Lyrically, it is among the less direct from the album, with Kinsella steering things into more fragmented ambiguity—perhaps just one of the many reasons why it stands out as the album’s highlight. “I already read this room,” he begins, sounding somewhat despondent and just a little foreboding. “I know how it ends. It’s safe to assume that I’m not impressed.” And within all of that sweeping musical beauty, lyrically, it captures a ghostly sense of loneliness, and a longing that is not missing from the rest of The Avalanche, but it goes unspoken. “I’m still playing hide and seek,” he sings in the song’s refrain. “Nobody knows but me.” 

And it’s the way he changes that line at the end of the song that is the most personally effecting, for me: “Nobody knows you’re the only one that’s ever even come close to finding me.”

*

Near the end of The Avalanche, in “Wanting and Willing,” once the more lecherous parts of the song give way to Kinsella’s self effacing reflection of himself, and a faint glimmer of optimism, he utters the line, “It’s been a bad year for us both.” And when this song was written, and recorded, along with the rest of the album, could Kinsella have had any idea what a lyric like that would go on to mean, within the context of this year? 

It has been a bad year for longer than just this year, and it’s been a bad year for me, and for a number of people in my life—for the friend who got out of a seven year relationship and has spent the last year and a half wondering what to do with her life; the high school classmate who suddenly found herself a single mother of two young children, being dragged through a tempestuous separation process. 

There is no resolution on The Avalanche. It’s not the kind of album that asks more questions than it provides answers, because for the aspect of the human condition Kinsella is writing from, and writing about, there are no easy answers to give. The album is simply a statement and a reflection on this time on his life—and this time on our lives, as listeners, as well. It isn’t an easy album to hear, lyrically, but that’s the point—it’s a reflection of life. Kinsella’s life, yes, but there are pieces of us in those reflections as well—boredom, restlessness, frustration, sadness, longing, loneliness, disappointment, love, and in the end, a small, cautious feeling of hope that maybe the next year won’t be as bad. 


1- This is just a quick aside that is too much to shoehorn into this review, but after four years at my current job, I’m happy to say it’s the longest I’ve remained at a job since leaving college, and that I am, for the most part, encouraged by my immediate colleagues to do well and grow, but it has, recently, become so fucking stressful. Oh my god. 

2- American Football’s third album arrived at the start of 2019 and that literally seems like a lifetime ago for myriad reasons.

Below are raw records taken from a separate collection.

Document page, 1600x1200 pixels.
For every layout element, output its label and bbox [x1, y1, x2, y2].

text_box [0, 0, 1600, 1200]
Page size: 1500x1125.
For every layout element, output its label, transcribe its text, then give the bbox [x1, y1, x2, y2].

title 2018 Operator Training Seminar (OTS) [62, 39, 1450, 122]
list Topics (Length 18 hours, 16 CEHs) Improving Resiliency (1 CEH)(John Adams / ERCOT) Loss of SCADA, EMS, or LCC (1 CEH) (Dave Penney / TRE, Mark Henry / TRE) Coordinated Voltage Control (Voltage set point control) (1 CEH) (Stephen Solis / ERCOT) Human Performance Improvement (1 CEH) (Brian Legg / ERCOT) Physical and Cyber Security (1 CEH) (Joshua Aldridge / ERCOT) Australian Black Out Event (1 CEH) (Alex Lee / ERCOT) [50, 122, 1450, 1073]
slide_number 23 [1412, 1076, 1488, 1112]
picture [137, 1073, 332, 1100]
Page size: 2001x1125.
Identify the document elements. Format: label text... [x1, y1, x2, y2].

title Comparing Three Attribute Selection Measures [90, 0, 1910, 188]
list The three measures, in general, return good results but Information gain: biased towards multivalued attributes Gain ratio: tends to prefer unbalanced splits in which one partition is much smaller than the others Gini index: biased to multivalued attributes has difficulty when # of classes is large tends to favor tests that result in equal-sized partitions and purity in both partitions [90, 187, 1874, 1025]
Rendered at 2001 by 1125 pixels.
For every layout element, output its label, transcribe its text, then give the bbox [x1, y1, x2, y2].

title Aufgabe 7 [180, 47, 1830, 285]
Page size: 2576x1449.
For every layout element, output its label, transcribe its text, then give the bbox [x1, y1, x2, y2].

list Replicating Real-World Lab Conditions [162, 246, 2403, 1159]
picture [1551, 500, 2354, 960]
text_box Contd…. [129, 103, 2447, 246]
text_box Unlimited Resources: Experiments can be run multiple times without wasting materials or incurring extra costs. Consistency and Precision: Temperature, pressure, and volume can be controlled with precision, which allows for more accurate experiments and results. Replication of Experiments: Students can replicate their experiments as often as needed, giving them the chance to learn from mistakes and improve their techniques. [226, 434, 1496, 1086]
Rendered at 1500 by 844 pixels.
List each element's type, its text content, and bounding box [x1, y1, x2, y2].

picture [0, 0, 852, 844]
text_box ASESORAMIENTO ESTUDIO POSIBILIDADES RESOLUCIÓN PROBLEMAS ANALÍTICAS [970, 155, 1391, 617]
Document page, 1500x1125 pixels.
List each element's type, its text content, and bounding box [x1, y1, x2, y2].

3- The Avalanche was announced in the spring of 2020, with the release date of June 19th; ‘Juneteenth.’ Issued among weeks of racial tension and unrest across the country, Juneteenth was selected as a day when Bandcamp was donating its cut of sales to the NAACP Legal Defense Fund; Kinsella himself felt compelled to donate 100% of the proceeds from that weekend’s sales to the same cause as well, however, he did catch some flak online from people chiding him for not delaying the release of his record. He clapped back, which was ill-advised, I guess, and he had to back peddle with an apology for lashing out. I guess what I’m saying with this footnote is that The Avalanche is a tumultuous record, already, and was unfortunately released during a very strange, tumultuous time in history.